I think it’s about making judgments as to the strength of the authority’s expertise on the particular area. I don’t think an argument from authority is ever acceptable in convincing someone of the truth: there remains that degree of uncertainty and doubt without the authority explaining the rationale behind his/her conclusion.

What constitutes an “expert” is obviously debatable. But generally we say it is someone with credentials from accredited sources. “Accredited” can get debatable of course too.

I’ll accept arguments from authority if I’m not passionate about needing to know the full roots of something. Like an idle question. Or if it is an emergency with little time to act. If I say to an astronomer “how far is the nearest star” and the answer is “about 4 light years,” I’ll accept that. I won’t believe it is absolutely the truth though, since I know I just accepted an argument from authority.

I think that while it’s frequently practical to accept an argument from authority, it is very important to acknowledge to one’s self when one has done that. Ask a bunch of economists if cutting taxes creates jobs and you’ll notice they don’t all agree. If I accepted the first one’s statement of “yes” without question, then I’m going to be biased against someone that tells me “no.”

Kayak8's avatar

@Mariah I think I am an expert on ulcerative colitis brought about BY math!

Blackberry's avatar

I didn’t read the thread, but I’ll use examples. I know that you’re studying neuroscience (that’s it, right?), so I would like to think I could trust you if I asked you or an actual neuroscientist some questions and requested links. But if we were arguing about something more subjective like the morality of abortion, it wouldn’t matter how many people you knew who’ve had them or what you’ve experienced.

Even though I don’t like the pope, if I asked him a basic question about catholicism, I would trust his answer (I mean a fact, not what he felt about something).

I guess it comes down to whether it is objective and/or if you trust the person to be objective. This is just my opinion.

cockswain's avatar

@Blackberry Great answer. I’d add that even if I was asking @nikipedia more probing questions about some minutia about neuroscience, questioning how such a detail is known to be true, at no point would it be acceptable for her to throw up her arms in exasperation and say “Look, that’s just the way it is, trust me!” and expect anyone to be convinced it’s true. While it may be human and reasonable to act that way if I monopolized an hour of her time and was very slow in understanding her, it would be a logical fallacy for me to accept it as a true statement because she said it from her authority. Even if it is true.

incendiary_dan's avatar

I guess where personal experience of physical tasks is involved it makes a difference. People trust me with foraging stuff because I’ve done it so often and therefore have the experience. They can say “You didn’t die or get sick when you ate it, so it’s got to be at least reasonably safe.” And such. Having done a lot of botanical research probably helps people trust my knowledge too, of course, but nothing beats the first hand experience. But when it comes to anthropology related stuff, which is a bit more subjective and nuanced, I try to let my arguments stand on their own based on facts and good logic (but I have on occasion whipped out the degree when someone is being deliberately or persistantly obtuse).
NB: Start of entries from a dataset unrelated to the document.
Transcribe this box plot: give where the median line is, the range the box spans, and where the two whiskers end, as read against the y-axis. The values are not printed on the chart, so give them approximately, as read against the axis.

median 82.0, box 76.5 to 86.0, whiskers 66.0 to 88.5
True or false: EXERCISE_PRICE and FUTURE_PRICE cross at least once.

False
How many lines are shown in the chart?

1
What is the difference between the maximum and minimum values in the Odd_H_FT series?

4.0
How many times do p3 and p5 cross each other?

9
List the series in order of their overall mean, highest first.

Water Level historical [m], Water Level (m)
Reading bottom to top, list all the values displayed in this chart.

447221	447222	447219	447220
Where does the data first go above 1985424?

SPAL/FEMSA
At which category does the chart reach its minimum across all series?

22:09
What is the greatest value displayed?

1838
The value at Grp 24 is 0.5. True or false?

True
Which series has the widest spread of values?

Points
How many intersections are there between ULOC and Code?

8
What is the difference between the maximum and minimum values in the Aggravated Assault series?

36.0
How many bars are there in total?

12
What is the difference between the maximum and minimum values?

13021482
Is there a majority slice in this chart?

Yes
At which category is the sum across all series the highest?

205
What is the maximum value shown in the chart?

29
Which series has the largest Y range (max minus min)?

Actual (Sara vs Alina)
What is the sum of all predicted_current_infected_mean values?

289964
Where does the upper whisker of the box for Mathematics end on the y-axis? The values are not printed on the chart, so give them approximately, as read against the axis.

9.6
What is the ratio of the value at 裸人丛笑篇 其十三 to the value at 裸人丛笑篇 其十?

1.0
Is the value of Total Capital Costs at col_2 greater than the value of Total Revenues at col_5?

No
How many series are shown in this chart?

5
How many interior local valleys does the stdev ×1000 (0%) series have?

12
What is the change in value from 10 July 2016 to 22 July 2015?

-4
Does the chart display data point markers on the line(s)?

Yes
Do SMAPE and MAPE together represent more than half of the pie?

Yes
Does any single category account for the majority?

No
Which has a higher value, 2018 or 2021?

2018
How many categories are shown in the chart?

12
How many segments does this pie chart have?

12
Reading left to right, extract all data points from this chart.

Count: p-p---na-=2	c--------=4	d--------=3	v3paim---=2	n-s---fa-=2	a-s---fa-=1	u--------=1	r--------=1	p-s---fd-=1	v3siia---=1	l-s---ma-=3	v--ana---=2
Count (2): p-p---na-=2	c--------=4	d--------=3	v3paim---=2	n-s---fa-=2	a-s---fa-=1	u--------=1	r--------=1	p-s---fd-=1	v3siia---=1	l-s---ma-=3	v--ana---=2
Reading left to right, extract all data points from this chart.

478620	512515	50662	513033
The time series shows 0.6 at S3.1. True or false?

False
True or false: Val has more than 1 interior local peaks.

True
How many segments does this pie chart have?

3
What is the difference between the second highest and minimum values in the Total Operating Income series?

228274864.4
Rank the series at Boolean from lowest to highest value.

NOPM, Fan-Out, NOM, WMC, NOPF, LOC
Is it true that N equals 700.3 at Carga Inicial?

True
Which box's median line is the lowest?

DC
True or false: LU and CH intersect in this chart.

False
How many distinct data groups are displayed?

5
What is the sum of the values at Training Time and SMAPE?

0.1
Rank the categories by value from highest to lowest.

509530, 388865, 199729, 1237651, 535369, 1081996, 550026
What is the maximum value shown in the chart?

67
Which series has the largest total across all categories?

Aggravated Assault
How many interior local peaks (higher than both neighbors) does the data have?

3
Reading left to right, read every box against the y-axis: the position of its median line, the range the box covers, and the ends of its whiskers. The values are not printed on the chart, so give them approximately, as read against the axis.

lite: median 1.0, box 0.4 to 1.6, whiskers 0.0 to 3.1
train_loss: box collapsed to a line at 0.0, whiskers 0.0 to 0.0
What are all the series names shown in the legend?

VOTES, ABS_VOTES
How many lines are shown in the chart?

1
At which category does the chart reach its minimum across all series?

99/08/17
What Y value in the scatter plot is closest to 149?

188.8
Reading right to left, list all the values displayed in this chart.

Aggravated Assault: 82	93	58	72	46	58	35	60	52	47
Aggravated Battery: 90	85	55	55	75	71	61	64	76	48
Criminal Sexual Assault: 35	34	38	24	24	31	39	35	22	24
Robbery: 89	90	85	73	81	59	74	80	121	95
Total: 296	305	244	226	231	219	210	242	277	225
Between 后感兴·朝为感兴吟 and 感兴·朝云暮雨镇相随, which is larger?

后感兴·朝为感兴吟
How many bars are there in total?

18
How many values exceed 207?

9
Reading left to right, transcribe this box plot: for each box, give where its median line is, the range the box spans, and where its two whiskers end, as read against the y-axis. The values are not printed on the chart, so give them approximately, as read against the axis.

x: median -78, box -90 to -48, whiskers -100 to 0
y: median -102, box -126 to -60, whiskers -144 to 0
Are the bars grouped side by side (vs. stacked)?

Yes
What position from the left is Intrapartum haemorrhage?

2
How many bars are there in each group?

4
I guess with crafts and such, it matters too, because there are things people learn that can’t be learned in books, like the timing or balance of flavors when homebrewing or something.

There’s also the halfway point, where you can say “Well, in my experience doing X,Y, and Z, it’s been this way”, and people will likely give that information a bit more weight, though not necessarily take it as a true argument.

linguaphile's avatar

There will be people with PhD’s who will say, “Because of my PhD, I know this and that,” but nothing beats the experience that the trenches bring. I’d take the authority of a successful business owner with a high school diploma over the PhD who took 10 years of college studying the theories of business but not 5 minutes running a real business. Same with education- I’ll take the experience of a 25 year teacher over the PhD who has never been in an actual classroom.